Studies indicated that GD patients had excessive insulin secretion in response to increased gluconeogenesis or insulin-antagonizing hormones [6, 22]. The higher insulin concentrations might contribute to hypoglycemia in GD patients with or without diabetes [23,24,25]. However, we did not observe any differences in the incremental AUC below 3.9 mmol/L between the two groups. Future studies are needed to identify whether hypoglycemia is a common symptom in the GD patients.

FT3 and FT4 were identified as risk factors for higher plasma glucose levels [26]. Interestingly, our data indicated that the FT4 levels were positively correlated with MAGE. Although our data are not conclusive, it does give some indication that the thyroid hormone may influence the GVs.

Our study still has other limitations.
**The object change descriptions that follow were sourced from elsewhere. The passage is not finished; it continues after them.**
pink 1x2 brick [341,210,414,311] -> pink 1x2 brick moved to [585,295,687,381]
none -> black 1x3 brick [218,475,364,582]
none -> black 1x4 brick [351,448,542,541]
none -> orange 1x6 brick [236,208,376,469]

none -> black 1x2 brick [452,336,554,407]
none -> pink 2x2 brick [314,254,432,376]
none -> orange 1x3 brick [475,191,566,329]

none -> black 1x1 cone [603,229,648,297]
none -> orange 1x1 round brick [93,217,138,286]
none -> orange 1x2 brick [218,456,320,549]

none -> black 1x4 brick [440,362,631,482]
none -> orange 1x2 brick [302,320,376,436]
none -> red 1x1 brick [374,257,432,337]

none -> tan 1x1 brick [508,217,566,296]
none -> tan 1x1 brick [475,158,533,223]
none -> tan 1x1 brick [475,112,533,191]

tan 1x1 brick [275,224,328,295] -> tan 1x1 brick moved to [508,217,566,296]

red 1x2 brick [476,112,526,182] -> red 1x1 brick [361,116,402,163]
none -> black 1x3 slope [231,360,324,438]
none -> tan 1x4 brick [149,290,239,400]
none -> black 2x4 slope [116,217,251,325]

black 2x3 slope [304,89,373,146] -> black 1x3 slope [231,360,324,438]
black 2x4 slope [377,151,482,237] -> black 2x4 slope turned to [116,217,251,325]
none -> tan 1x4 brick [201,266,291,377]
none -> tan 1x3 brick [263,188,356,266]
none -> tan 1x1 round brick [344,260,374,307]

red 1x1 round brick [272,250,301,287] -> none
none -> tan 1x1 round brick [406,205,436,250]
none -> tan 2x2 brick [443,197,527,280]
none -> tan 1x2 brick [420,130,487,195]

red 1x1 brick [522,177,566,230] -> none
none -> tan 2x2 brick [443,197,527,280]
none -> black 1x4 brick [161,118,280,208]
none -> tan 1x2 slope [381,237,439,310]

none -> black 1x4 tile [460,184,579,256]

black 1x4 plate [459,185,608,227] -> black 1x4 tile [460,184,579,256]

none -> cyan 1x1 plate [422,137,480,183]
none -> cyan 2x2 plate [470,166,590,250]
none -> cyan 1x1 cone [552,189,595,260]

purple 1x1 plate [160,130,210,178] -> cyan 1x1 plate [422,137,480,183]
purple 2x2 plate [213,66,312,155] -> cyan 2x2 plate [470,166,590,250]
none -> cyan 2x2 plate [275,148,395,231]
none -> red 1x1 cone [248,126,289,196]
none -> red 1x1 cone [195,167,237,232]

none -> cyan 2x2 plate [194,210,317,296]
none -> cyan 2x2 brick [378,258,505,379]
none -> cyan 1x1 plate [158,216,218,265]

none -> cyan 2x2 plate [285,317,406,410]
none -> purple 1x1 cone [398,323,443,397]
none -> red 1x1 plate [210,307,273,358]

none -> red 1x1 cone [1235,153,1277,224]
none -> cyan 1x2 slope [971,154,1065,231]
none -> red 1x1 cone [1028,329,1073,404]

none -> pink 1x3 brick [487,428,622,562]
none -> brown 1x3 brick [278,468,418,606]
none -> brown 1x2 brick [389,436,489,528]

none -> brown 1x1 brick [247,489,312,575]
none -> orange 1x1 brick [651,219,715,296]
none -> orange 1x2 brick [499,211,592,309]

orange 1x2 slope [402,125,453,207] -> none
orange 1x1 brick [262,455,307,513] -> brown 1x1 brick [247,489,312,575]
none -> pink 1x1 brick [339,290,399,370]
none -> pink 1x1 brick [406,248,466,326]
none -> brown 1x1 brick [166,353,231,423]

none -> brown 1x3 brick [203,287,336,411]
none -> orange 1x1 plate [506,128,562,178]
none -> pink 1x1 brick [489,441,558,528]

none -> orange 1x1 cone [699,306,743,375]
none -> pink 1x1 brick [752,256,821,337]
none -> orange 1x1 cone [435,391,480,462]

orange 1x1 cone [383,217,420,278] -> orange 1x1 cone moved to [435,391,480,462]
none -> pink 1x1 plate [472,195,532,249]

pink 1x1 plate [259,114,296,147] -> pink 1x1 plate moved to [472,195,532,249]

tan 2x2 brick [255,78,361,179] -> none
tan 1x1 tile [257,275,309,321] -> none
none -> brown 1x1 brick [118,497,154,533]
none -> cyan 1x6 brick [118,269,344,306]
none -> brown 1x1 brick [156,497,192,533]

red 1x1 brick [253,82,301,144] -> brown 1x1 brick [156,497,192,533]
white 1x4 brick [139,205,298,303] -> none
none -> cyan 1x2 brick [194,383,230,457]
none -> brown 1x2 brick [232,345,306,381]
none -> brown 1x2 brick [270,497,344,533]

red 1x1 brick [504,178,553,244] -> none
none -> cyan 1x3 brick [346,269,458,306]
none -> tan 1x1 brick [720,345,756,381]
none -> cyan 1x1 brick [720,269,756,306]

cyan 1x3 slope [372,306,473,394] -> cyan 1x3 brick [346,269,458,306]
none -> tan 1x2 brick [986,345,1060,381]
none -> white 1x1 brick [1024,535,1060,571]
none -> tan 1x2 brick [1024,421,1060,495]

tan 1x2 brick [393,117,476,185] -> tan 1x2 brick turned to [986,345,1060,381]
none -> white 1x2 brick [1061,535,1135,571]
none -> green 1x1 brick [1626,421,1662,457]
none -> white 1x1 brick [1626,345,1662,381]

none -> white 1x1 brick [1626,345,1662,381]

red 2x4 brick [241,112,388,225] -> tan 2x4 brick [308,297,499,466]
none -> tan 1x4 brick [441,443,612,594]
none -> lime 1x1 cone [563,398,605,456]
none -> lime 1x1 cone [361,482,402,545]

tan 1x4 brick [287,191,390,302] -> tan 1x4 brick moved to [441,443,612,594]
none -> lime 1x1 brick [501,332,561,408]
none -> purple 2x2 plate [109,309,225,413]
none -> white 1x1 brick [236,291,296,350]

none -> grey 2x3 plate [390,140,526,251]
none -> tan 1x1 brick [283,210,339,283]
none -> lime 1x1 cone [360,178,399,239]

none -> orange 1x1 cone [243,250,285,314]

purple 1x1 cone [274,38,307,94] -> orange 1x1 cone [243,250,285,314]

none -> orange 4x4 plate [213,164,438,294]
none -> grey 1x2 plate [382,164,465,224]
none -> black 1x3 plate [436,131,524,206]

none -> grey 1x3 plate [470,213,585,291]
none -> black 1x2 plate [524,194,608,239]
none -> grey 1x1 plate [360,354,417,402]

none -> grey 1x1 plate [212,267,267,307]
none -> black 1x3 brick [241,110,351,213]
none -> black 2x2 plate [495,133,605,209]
First, the study only observed the Chinese population, so the situation might not be the same for other populations. Second, we did not observe for a long time period to determine whether GV could be improved after therapy. Third, we had no data clarifying the mal-rhythm of glucose metabolism in GD patients.

In conclusion, GD patients with normal glucose metabolism had greater glycemic fluctuations when compared with those of healthy control subjects. Our data also indicated that the FT4 level may contribute to the increased GV.